Tuesday, June 23, 2020

Child welfare and race: The award for tone deafness goes to NPR’s Fresh Air


The acclaimed public radio program chose this moment – this moment – to showcase a white mom's narrative about the joys of transracial adoption.

             About a year ago, Late Night with Seth Myers produced a parody called White Savior: The Movie Trailer.  I’ve cued the video to the part that the producers of public radio’s Fresh Air need to see most (though there might be an ad first):


            They need to see that because, in what has to win some kind of award for tone deafness, Terry Gross and her producers at WHYY Public Radio, where Fresh Air is produced for NPR, chose this moment – this moment - to showcase a real-life white mother's narrative about the joys of transracial adoption.

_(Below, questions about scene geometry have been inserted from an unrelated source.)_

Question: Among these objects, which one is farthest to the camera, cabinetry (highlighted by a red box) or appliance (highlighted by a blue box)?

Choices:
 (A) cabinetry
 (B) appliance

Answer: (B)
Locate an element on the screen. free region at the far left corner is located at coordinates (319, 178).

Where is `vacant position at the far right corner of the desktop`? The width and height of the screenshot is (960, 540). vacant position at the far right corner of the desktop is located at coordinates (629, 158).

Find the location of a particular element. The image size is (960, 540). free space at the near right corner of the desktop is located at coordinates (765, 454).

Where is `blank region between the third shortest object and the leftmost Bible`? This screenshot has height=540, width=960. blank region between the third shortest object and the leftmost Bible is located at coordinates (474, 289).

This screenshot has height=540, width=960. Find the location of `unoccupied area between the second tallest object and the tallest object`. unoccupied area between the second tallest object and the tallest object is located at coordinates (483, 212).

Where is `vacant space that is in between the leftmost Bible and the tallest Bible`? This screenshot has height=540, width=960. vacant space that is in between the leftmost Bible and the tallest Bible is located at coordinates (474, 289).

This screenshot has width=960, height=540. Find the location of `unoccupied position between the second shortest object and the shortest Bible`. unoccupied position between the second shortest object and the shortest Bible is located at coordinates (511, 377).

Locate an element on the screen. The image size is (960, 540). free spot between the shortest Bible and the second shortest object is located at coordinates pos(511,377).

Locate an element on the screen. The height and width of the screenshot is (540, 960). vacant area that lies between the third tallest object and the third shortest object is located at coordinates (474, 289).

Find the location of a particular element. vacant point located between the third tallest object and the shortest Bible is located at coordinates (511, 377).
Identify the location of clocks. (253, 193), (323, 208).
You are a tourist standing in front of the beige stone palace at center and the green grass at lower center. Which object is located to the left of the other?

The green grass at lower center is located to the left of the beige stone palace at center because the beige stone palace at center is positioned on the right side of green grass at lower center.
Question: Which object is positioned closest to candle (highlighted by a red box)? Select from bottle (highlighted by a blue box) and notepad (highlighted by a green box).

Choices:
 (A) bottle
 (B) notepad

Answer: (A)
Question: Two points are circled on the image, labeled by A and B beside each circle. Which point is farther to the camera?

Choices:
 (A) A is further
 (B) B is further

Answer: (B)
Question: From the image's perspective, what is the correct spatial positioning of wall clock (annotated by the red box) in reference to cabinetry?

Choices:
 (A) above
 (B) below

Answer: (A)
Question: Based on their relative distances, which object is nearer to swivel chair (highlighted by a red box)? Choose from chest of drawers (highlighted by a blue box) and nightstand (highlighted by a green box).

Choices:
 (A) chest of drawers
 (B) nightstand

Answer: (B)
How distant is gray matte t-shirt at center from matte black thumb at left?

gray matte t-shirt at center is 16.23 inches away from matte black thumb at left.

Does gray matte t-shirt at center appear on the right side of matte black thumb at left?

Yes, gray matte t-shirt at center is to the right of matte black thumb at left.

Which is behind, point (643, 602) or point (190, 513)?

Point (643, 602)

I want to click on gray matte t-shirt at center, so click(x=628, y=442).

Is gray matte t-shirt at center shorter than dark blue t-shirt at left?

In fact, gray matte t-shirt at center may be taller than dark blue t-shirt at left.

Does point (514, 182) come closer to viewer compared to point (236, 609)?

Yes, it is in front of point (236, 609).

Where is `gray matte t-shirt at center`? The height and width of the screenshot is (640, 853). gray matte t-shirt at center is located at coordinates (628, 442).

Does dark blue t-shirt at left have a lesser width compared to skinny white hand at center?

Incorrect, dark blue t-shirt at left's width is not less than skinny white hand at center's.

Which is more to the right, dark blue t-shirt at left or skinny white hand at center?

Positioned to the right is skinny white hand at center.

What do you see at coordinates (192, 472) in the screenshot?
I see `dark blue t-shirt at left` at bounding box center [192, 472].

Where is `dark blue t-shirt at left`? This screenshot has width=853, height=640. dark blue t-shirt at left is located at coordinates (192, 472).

            Here’s the description of the June 18 program on the NPR website:

“Blogger [name omitted]  talks about how raising two white biological daughters and two black adopted sons helped her understand white privilege.”

(I am not linking to it or naming the blogger because she’s plugging a book about her life raising these children, and I’d rather not help promote it. The transcript is easy to find online.)

            One of the Black children was adopted, as a baby, from foster care.

I guess there’s nothing like exercising white privilege to help you learn about it.  And who knew that the job of Black children was to teach their white adoptive parents?

            What follows is 37 minutes of humblebragging from this white adoptive parent about things like how her children absolutely do not have to be grateful to her, she hates savior narratives and she learned how much easier it is for a white person to buy shampoo. 

            I’m not going to go into detail because the issue here is not transracial adoption.*  Nor do I want to suggest that the blogger is not a fine parent who cares about racial justice. The problem isn’t the blogger. The problem is Fresh Air and the tone-deafness of its producers. 

           
As far as I can tell, in its decades on the air, Fresh Air has never taken a serious look at the harm the foster care system does to children of color – or any children for that matter.  In this moment when we may finally be coming to grips with racism in all walks of life, here are some of the things Fresh Air could have done – but didn’t:

            ● They could have interviewed Prof. Dorothy Roberts of the University of Pennsylvania Law School and author of Shattered Bonds: The Color of Child Welfare, about the havoc child protective services – the child abuse police -- wreak not only in Black families but entire Black communities. (Prof. Roberts is a member of NCCPR’s volunteer Board of Directors.)

            ● They could have interviewed leaders of the Movement for Family Power about their calls to expand the narrative about defunding and abolition from police to include the child welfare system.

            ● They could have talked to people in communities of color across the country whose view of child protective services is vastly different from the narrative among the white professional elite – the way Kendra Hurley did for Citylab and Eli Hager did for The Marshall Project.

            ● They could have talked to Stephanie Clifford and Jessica Silver-Greenberg of The New York Times about their landmark 2017 story: “Foster Care as Punishment: The New Reality of ‘Jane Crow’”

            Fresh Air did none of these things.

It is one more example of the extent to which the racial justice reckoning has yet to reach child welfare – or the journalism of child welfare.


            *- For the record, I am not opposed to adoption. I am not opposed to all adoption of Black children by white families – though some in the family preservation movement are.  But it is important to understand that almost no one would even consider transracial adoption necessary if:

            ● We stopped taking so many Black children needlessly in the first place.
            ● We fully embraced kinship guardianship, often a preferred approach to permanence for Black families.
            ● Agencies got serious about finding adoptive parents in Black communities.    

           Needless to say, none of that was discussed on Fresh Air.